(WORK INSTRUCTIONS)
Provide an exact reproduction of every entry.

(ENTRIES PROVIDED begins)

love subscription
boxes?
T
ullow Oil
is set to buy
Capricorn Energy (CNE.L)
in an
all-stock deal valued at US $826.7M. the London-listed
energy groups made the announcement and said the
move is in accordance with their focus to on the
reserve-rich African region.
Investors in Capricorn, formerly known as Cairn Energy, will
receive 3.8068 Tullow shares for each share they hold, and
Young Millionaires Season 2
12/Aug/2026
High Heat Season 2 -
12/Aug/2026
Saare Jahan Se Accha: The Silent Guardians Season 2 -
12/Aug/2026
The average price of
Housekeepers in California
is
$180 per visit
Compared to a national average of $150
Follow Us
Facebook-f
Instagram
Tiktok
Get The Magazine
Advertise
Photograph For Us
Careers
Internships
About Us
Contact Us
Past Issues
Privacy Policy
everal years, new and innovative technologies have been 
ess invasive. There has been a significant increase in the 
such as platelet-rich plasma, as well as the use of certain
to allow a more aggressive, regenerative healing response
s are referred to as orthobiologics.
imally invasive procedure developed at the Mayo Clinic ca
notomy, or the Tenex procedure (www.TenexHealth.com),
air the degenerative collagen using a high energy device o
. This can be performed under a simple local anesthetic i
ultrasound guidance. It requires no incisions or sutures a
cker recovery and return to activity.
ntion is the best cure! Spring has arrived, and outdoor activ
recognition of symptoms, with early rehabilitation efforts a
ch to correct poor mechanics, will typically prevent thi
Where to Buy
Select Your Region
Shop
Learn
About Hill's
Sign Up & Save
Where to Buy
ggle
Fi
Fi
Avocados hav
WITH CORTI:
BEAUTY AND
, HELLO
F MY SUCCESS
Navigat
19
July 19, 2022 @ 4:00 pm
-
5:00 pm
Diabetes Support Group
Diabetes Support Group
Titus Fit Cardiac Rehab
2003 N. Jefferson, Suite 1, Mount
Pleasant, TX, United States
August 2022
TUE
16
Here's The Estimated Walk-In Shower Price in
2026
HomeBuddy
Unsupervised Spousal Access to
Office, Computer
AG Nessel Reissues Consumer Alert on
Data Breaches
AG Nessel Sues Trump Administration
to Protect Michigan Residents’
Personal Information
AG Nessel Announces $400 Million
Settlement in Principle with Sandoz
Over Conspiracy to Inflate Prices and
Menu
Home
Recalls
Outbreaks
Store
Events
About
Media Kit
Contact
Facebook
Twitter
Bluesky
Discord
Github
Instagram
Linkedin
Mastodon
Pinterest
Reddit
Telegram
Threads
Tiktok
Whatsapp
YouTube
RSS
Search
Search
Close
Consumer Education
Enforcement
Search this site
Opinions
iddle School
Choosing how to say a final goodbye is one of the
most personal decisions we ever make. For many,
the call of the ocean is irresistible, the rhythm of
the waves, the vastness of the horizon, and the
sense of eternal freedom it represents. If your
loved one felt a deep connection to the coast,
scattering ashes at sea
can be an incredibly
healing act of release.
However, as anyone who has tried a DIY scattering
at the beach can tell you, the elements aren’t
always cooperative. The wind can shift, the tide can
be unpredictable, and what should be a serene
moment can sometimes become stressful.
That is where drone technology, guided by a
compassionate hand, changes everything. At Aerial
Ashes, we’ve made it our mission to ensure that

(ENTRIES PROVIDED ends)

(RESULT OF THE TASK)
love subscription
boxes?
T
ullow Oil
is set to buy
Capricorn Energy (CNE.L)
in an
all-stock deal valued at US $826.7M. the London-listed
energy groups made the announcement and said the
move is in accordance with their focus to on the
reserve-rich African region.
Investors in Capricorn, formerly known as Cairn Energy, will
receive 3.8068 Tullow shares for each share they hold, and
Young Millionaires Season 2
12/Aug/2026
High Heat Season 2 -
12/Aug/2026
Saare Jahan Se Accha: The Silent Guardians Season 2 -
12/Aug/2026
The average price of
Housekeepers in California
is
$180 per visit
Compared to a national average of $150
Follow Us
Facebook-f
Instagram
Tiktok
Get The Magazine
Advertise
Photograph For Us
Careers
Internships
About Us
Contact Us
Past Issues
Privacy Policy
everal years, new and innovative technologies have been 
ess invasive. There has been a significant increase in the 
such as platelet-rich plasma, as well as the use of certain
to allow a more aggressive, regenerative healing response
s are referred to as orthobiologics.
imally invasive procedure developed at the Mayo Clinic ca
notomy, or the Tenex procedure (www.TenexHealth.com),
air the degenerative collagen using a high energy device o
. This can be performed under a simple local anesthetic i
ultrasound guidance. It requires no incisions or sutures a
cker recovery and return to activity.
ntion is the best cure! Spring has arrived, and outdoor activ
recognition of symptoms, with early rehabilitation efforts a
ch to correct poor mechanics, will typically prevent thi
Where to Buy
Select Your Region
Shop
Learn
About Hill's
Sign Up & Save
Where to Buy
ggle
Fi
Fi
Avocados hav
WITH CORTI:
BEAUTY AND
, HELLO
F MY SUCCESS
Navigat
19
July 19, 2022 @ 4:00 pm
-
5:00 pm
Diabetes Support Group
Diabetes Support Group
Titus Fit Cardiac Rehab
2003 N. Jefferson, Suite 1, Mount
Pleasant, TX, United States
August 2022
TUE
16
Here's The Estimated Walk-In Shower Price in
2026
HomeBuddy
Unsupervised Spousal Access to
Office, Computer
AG Nessel Reissues Consumer Alert on
Data Breaches
AG Nessel Sues Trump Administration
to Protect Michigan Residents’
Personal Information
AG Nessel Announces $400 Million
Settlement in Principle with Sandoz
Over Conspiracy to Inflate Prices and
Menu
Home
Recalls
Outbreaks
Store
Events
About
Media Kit
Contact
Facebook
Twitter
Bluesky
Discord
Github
Instagram
Linkedin
Mastodon
Pinterest
Reddit
Telegram
Threads
Tiktok
Whatsapp
YouTube
RSS
Search
Search
Close
Consumer Education
Enforcement
Search this site
Opinions
iddle School
Choosing how to say a final goodbye is one of the
most personal decisions we ever make. For many,
the call of the ocean is irresistible, the rhythm of
the waves, the vastness of the horizon, and the
sense of eternal freedom it represents. If your
loved one felt a deep connection to the coast,
scattering ashes at sea
can be an incredibly
healing act of release.
However, as anyone who has tried a DIY scattering
at the beach can tell you, the elements aren’t
always cooperative. The wind can shift, the tide can
be unpredictable, and what should be a serene
moment can sometimes become stressful.
That is where drone technology, guided by a
compassionate hand, changes everything. At Aerial
Ashes, we’ve made it our mission to ensure that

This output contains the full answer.